### What the task asks
Aim for an exact copy of the listing, without any images.

# # # # # # #

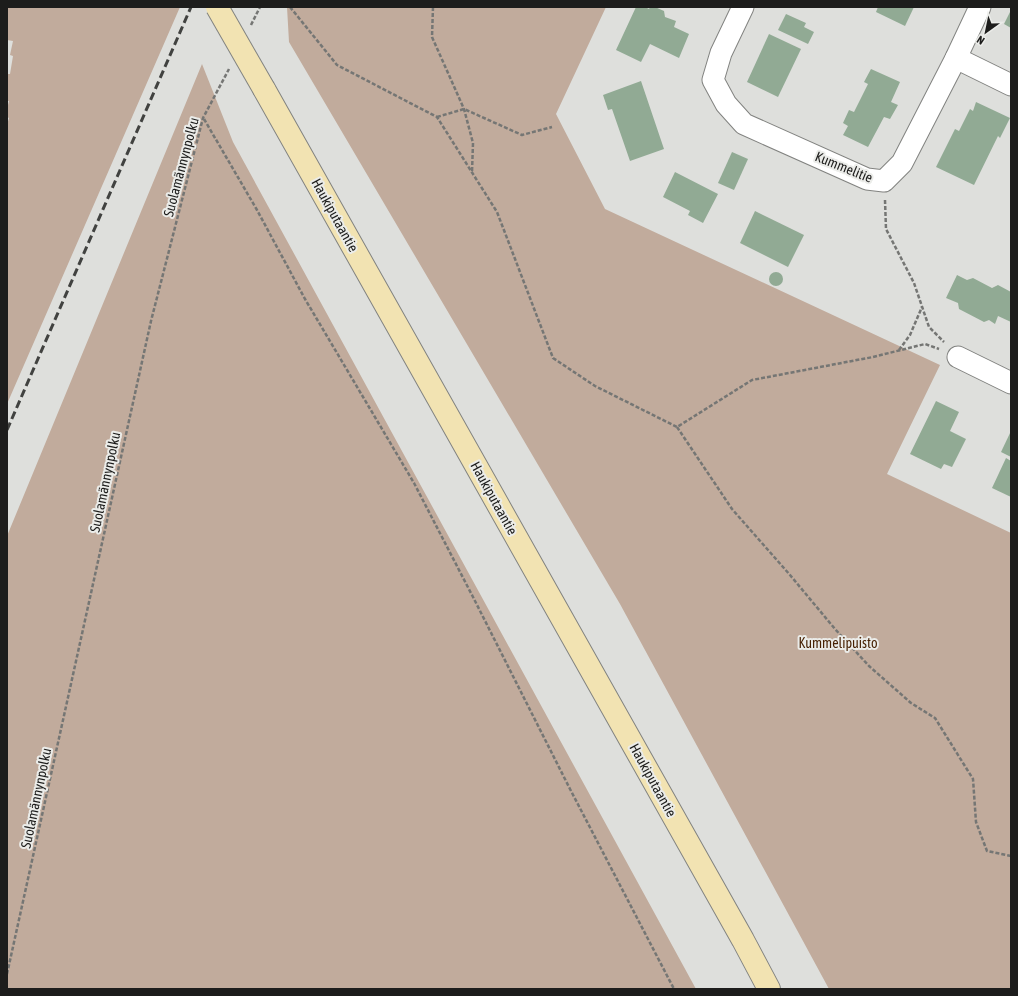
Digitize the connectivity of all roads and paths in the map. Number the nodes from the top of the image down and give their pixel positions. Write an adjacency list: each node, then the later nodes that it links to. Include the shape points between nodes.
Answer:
1 (217, 7): 25 (main road, Haukiputaantie, bridge)
2 (260, 7): 7 (path)
3 (290, 7): 12 (path, via 337,65)
4 (433, 7): 11 (path, via 432,37)
5 (744, 7): 16 (street, Kummelitie, via 721,53 713,80 726,104 744,124 867,179)
6 (980, 7): 8 (street, Kummelitie)
7 (250, 28)
8 (956, 58): 10 (street); 16 (street, Kummelitie, via 902,163)
9 (232, 63): 13 (path, Suolamännynpolku)
10 (1011, 85)
11 (464, 109): 12 (path); 14 (path, via 522,135); 15 (path, via 473,144)
12 (437, 117): 15 (path)
13 (204, 118): 23 (path, Suolamännynpolku, via 151,321); 24 (path, via 258,210 305,299 414,483)
14 (552, 127)
15 (472, 172): 21 (path, via 497,212 553,358 595,386)
16 (884, 181): 17 (path, via 886,229 914,283)
17 (922, 306): 18 (path, via 910,336); 19 (path, via 929,327)
18 (899, 351): 19 (path, via 925,344); 21 (path, via 752,380)
19 (958, 357): 20 (street)
20 (1011, 383)
21 (677, 427): 22 (path, via 732,509 835,629 869,666 911,703 935,718 973,779 976,822 987,851)
22 (1011, 856)
23 (7, 974)
24 (674, 989)
25 (769, 989)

# # # # # # #

### Response
Digitize the connectivity of all roads and paths in the map. Number the nodes from the top of the image down and give their pixel positions. Write an adjacency list: each node, then the later nodes that it links to. Include the shape points between nodes.
Answer:
1 (217, 7): 25 (main road, Haukiputaantie, bridge)
2 (260, 7): 7 (path)
3 (290, 7): 12 (path, via 337,65)
4 (433, 7): 11 (path, via 432,37)
5 (744, 7): 16 (street, Kummelitie, via 721,53 713,80 726,104 744,124 867,179)
6 (980, 7): 8 (street, Kummelitie)
7 (250, 28)
8 (956, 58): 10 (street); 16 (street, Kummelitie, via 902,163)
9 (232, 63): 13 (path, Suolamännynpolku)
10 (1011, 85)
11 (464, 109): 12 (path); 14 (path, via 522,135); 15 (path, via 473,144)
12 (437, 117): 15 (path)
13 (204, 118): 23 (path, Suolamännynpolku, via 151,321); 24 (path, via 258,210 305,299 414,483)
14 (552, 127)
15 (472, 172): 21 (path, via 497,212 553,358 595,386)
16 (884, 181): 17 (path, via 886,229 914,283)
17 (922, 306): 18 (path, via 910,336); 19 (path, via 929,327)
18 (899, 351): 19 (path, via 925,344); 21 (path, via 752,380)
19 (958, 357): 20 (street)
20 (1011, 383)
21 (677, 427): 22 (path, via 732,509 835,629 869,666 911,703 935,718 973,779 976,822 987,851)
22 (1011, 856)
23 (7, 974)
24 (674, 989)
25 (769, 989)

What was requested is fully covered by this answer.